(Dataset items)

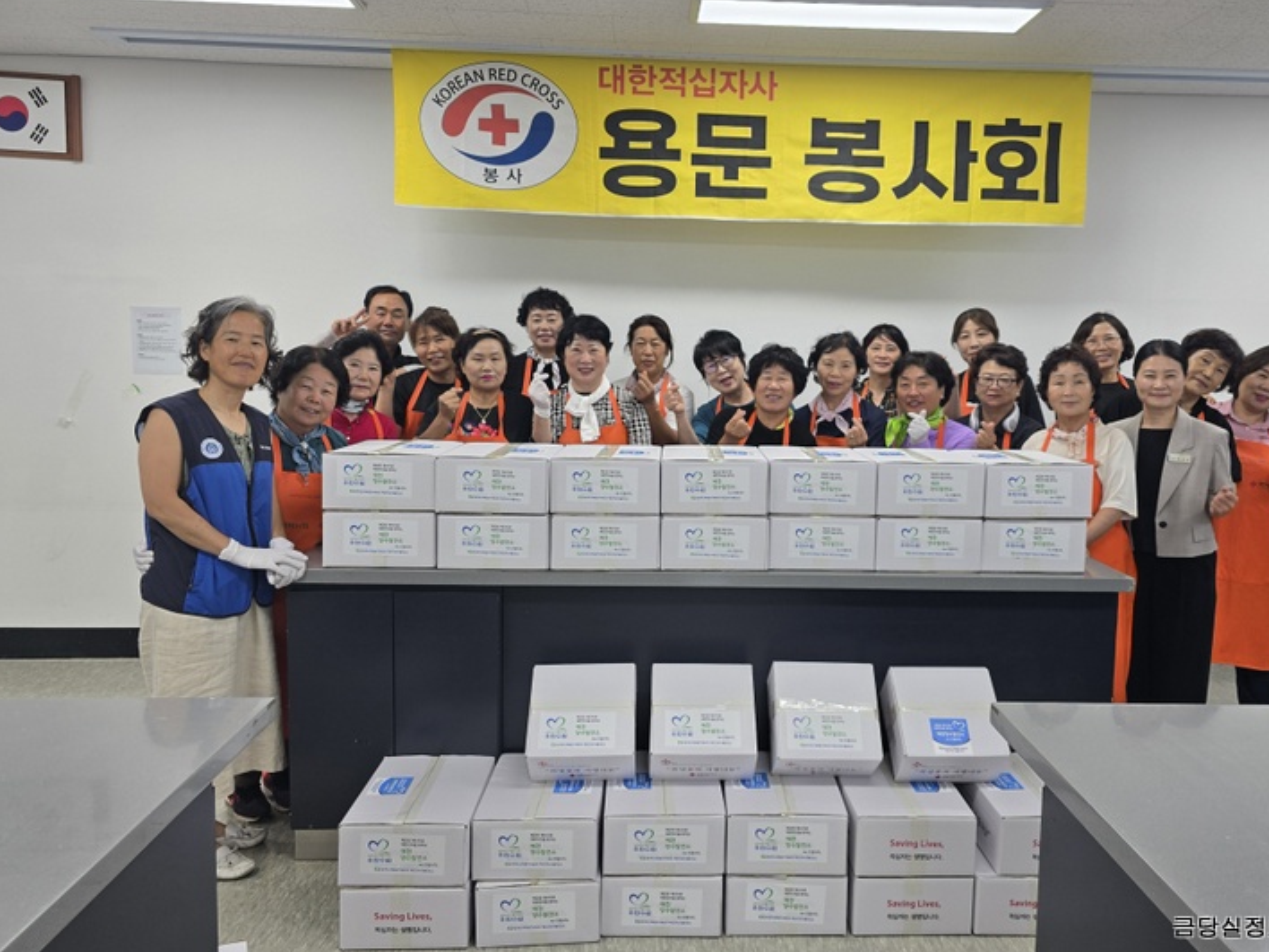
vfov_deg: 53.0
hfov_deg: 67.2
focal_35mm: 26
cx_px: 681
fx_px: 953
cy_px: 434
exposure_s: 1/120
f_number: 1.7
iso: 50
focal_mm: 6.3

- _Task statement_
Give exactly, and nothing besides, the lines from the one in which "focal_35mm: 26" occurs through the end of the records.

- _Worked solution_
focal_35mm: 26
cx_px: 681
fx_px: 953
cy_px: 434
exposure_s: 1/120
f_number: 1.7
iso: 50
focal_mm: 6.3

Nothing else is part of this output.